Over the years, I have been told (thankfully, in warm tones) that I am cheeky or have “chutzpah.” From what I understand, or maybe what I want to believe, cheekiness or chutzpah is more of a degree measurement, not necessarily good or bad by itself. Either means you are relatively unabashed in how you conduct yourself, which, of course, can be great when it allows you to do the right thing, even in the face of adversity, and simply terrible when it enables you to do something awful despite societal needs.
At any rate, where does this so-called nerve being somewhat described come from? Did it come from being the only freckle-faced, red-haired kid in most of the classes I was ever in—giving up and leaning into my natural conspicuousness? (Probably.) Did it come from my home environment? (Likely.) Did it come from moving frequently and having to (but also getting to) start “over” fully and often? (Definitely.)
Wherever it was then, though, now I’m a rounder, softer, less-red-haired lady who has built up her own “mobile home” with her partner and kids. So, if I have chutzpah when it comes to what I choose to do and how I choose to do it, it’s not because of external forces any longer—it’s simply because I feel confident in my creative ability. And it’s not because I woke up one day that way. It’s because I consciously practiced, practiced, practiced at being a creative problem-solver for as long as I can remember.
“The most important tool the artist fashions through constant practice is the faith in his ability to produce miracles when they are needed.” —Mark Rothko
I hear (read, see) creators often lament their lack of confidence in their writing, and I hear them. I really do.
While I’ve been lucky enough to have worked in “creative problem solving” for quite a while now, writing for children was a new challenge with near-impossible odds when I first set out.
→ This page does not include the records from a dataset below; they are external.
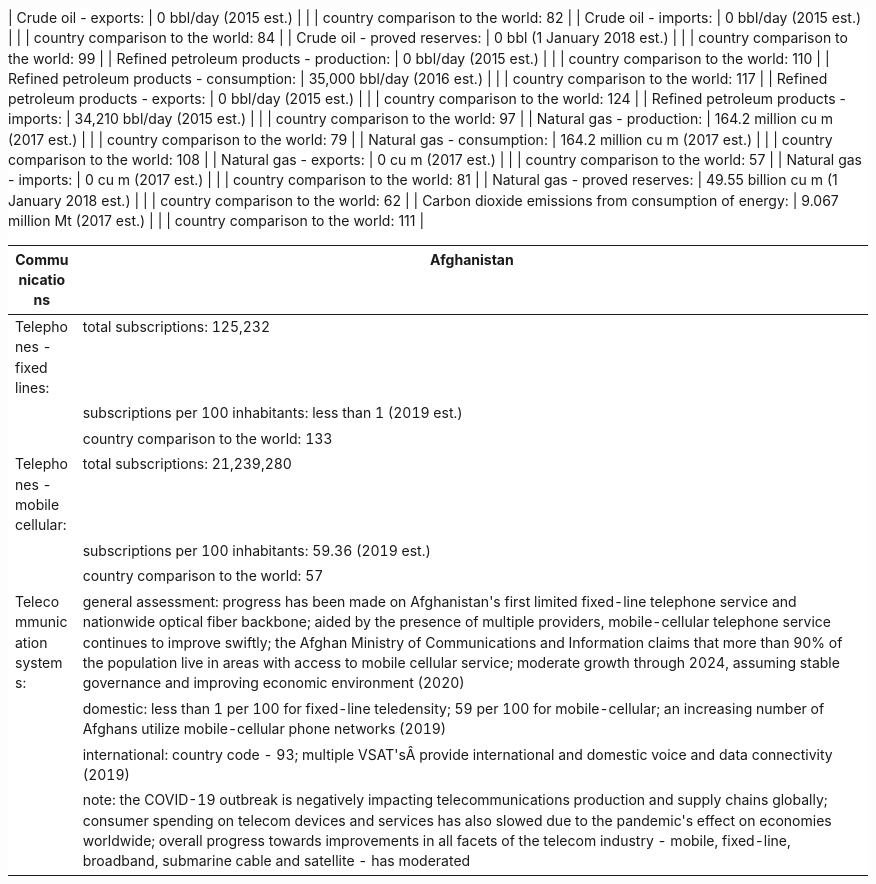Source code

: | Crude oil - exports: | 0 bbl/day (2015 est.) |
| | country comparison to the world: 82 |
| Crude oil - imports: | 0 bbl/day (2015 est.) |
| | country comparison to the world: 84 |
| Crude oil - proved reserves: | 0 bbl (1 January 2018 est.) |
| | country comparison to the world: 99 |
| Refined petroleum products - production: | 0 bbl/day (2015 est.) |
| | country comparison to the world: 110 |
| Refined petroleum products - consumption: | 35,000 bbl/day (2016 est.) |
| | country comparison to the world: 117 |
| Refined petroleum products - exports: | 0 bbl/day (2015 est.) |
| | country comparison to the world: 124 |
| Refined petroleum products - imports: | 34,210 bbl/day (2015 est.) |
| | country comparison to the world: 97 |
| Natural gas - production: | 164.2 million cu m (2017 est.) |
| | country comparison to the world: 79 |
| Natural gas - consumption: | 164.2 million cu m (2017 est.) |
| | country comparison to the world: 108 |
| Natural gas - exports: | 0 cu m (2017 est.) |
| | country comparison to the world: 57 |
| Natural gas - imports: | 0 cu m (2017 est.) |
| | country comparison to the world: 81 |
| Natural gas - proved reserves: | 49.55 billion cu m (1 January 2018 est.) |
| | country comparison to the world: 62 |
| Carbon dioxide emissions from consumption of energy: | 9.067 million Mt (2017 est.) |
| | country comparison to the world: 111 |

| Communications | Afghanistan |
| --- | --- |
| Telephones - fixed lines: | total subscriptions: 125,232 |
| | subscriptions per 100 inhabitants: less than 1 (2019 est.) |
| | country comparison to the world: 133 |
| Telephones - mobile cellular: | total subscriptions: 21,239,280 |
| | subscriptions per 100 inhabitants: 59.36 (2019 est.) |
| | country comparison to the world: 57 |
| Telecommunication systems: | general assessment: progress has been made on Afghanistan's first limited fixed-line telephone service and nationwide optical fiber backbone; aided by the presence of multiple providers, mobile-cellular telephone service continues to improve swiftly; the Afghan Ministry of Communications and Information claims that more than 90% of the population live in areas with access to mobile cellular service; moderate growth through 2024, assuming stable governance and improving economic environment (2020) |
| | domestic: less than 1 per 100 for fixed-line teledensity; 59 per 100 for mobile-cellular; an increasing number of Afghans utilize mobile-cellular phone networks (2019) |
| | international: country code - 93; multiple VSAT'sÂ provide international and domestic voice and data connectivity (2019) |
| | note: the COVID-19 outbreak is negatively impacting telecommunications production and supply chains globally; consumer spending on telecom devices and services has also slowed due to the pandemic's effect on economies worldwide; overall progress towards improvements in all facets of the telecom industry - mobile, fixed-line, broadband, submarine cable and satellite - has moderated |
What on Earth was I thinking, really?
What has turned the tide for me each time I have been in WAY over my head are my go-to friends: why, how, who, and what. (I first honed my writing chops through journalism; what can I say? Notice I didn’t include “when” because the answer is always now—or worse…yesterday—and I didn’t include “where” because I always start with the library or tHe InTeRwEbZ.)
Here’s how I use “why, how, who, and what” to gain “maybe even approaching chutzpah levels” of confidence.
“WHY do I (emotionally) need to do this?”
This is the most crucial question, honestly. Sometimes, you don’t, not really—but when you truly do, the answer becomes what drives you. So, why did I need to become a children’s writer? Because I finally took my blinders off.
“HOW can I (eventually) master this new skill?”
My answer: read extensively (including craft books); write extensively; revise extensively.
“WHO can I learn from?”
“WHAT else can I do to improve my chances of success?”
My answer: Besides all the “HOW” stuff, giving and receiving oodles of critique, being myself, letting myself enjoy the journey, getting a smartypants agent I gel with, and otherwise working my dump truck off.
Notice how these questions are all questions addressed to me. I’m not saying these should be your questions—or, even if they were—YOUR answers!
But breaking the “getting into children’s literature” scary deep waters down into specific, moveable buckets helped me carry a lot of water for a long time. And these fundamental questions were how I first organized the buckets I eventually would need to fill. (SO MANY BUCKETS.) And, not to beat a metaphor to death, but…do you know what successfully carrying a ton of buckets does?
Doing the work brings real confidence—earned confidence. Derring-do. Chutzpah. Moxie. Whatever they may call it, when others note it, they will need a special word for it—because it’s not the same-old, same-old they see every day.